'''

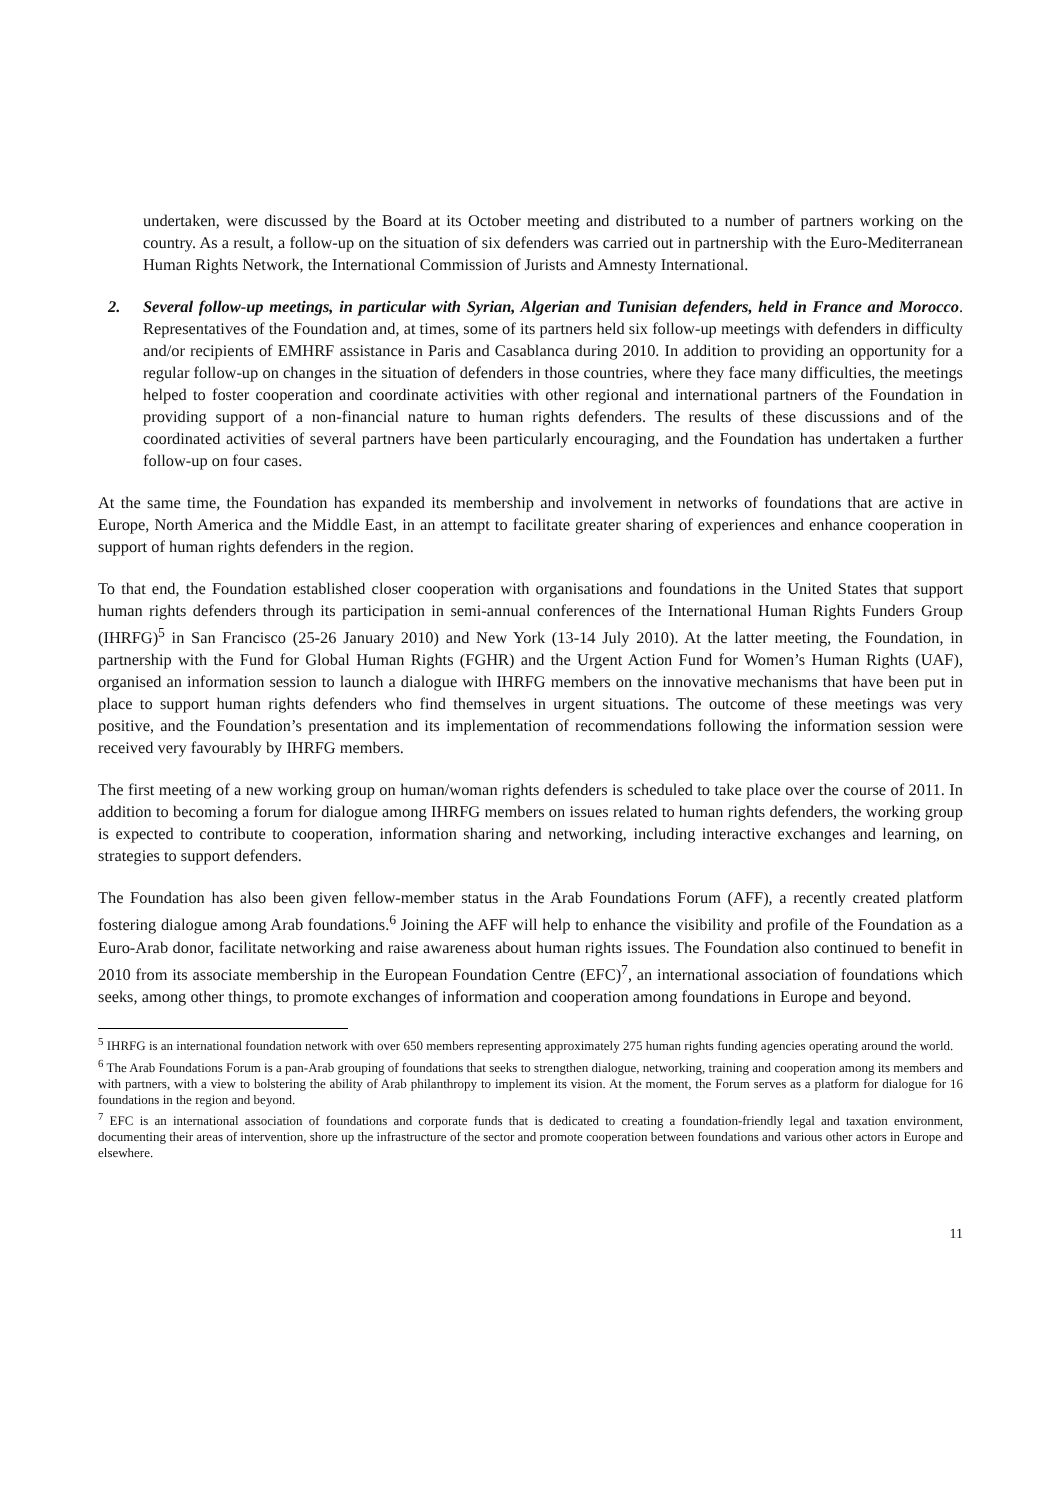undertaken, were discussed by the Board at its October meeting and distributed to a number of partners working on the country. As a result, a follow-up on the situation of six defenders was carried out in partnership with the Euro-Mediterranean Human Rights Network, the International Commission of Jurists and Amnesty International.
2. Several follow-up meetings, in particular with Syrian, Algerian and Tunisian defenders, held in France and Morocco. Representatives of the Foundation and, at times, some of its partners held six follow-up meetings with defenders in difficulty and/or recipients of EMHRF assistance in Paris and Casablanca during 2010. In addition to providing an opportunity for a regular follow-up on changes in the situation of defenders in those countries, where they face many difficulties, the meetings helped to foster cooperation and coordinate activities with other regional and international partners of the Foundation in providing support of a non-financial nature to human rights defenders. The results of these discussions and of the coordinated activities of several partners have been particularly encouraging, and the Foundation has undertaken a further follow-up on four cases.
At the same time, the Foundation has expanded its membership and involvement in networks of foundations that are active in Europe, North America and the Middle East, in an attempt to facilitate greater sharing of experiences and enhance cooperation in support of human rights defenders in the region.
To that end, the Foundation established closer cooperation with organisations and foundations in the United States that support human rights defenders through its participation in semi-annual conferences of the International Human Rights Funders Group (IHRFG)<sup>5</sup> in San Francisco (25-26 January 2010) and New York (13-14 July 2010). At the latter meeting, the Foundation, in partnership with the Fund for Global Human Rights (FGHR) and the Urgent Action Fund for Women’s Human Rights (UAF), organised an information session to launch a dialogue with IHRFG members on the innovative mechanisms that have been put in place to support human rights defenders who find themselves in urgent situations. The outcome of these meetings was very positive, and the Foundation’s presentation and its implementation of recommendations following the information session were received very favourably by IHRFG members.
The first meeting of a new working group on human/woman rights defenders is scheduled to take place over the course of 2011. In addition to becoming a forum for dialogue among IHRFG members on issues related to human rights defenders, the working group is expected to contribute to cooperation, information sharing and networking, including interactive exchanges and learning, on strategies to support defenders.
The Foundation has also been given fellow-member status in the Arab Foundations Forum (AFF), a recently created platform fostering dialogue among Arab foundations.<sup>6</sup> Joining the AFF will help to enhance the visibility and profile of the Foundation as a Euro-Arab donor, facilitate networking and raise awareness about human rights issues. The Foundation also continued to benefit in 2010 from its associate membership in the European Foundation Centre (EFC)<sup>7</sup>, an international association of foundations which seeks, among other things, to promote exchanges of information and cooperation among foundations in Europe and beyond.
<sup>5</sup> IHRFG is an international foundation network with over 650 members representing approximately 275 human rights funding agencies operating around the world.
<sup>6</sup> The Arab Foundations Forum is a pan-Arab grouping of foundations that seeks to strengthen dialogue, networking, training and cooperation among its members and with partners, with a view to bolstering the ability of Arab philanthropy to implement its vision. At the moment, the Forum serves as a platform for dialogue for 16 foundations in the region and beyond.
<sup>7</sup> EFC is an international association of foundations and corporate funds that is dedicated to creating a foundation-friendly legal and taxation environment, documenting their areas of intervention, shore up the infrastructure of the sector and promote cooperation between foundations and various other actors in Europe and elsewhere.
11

'''
'''

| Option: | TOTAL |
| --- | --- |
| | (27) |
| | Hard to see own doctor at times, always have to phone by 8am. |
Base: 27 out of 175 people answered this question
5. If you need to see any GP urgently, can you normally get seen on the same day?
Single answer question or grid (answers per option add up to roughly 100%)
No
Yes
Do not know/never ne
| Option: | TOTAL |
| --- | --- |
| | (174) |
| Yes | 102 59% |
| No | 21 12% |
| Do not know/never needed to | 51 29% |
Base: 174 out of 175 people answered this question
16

'''

• TASK REQUIREMENTS:
How many lines of the material above contain the word "never"? Answer with the number only.

• SOLUTION TO THIS PROBLEM:
2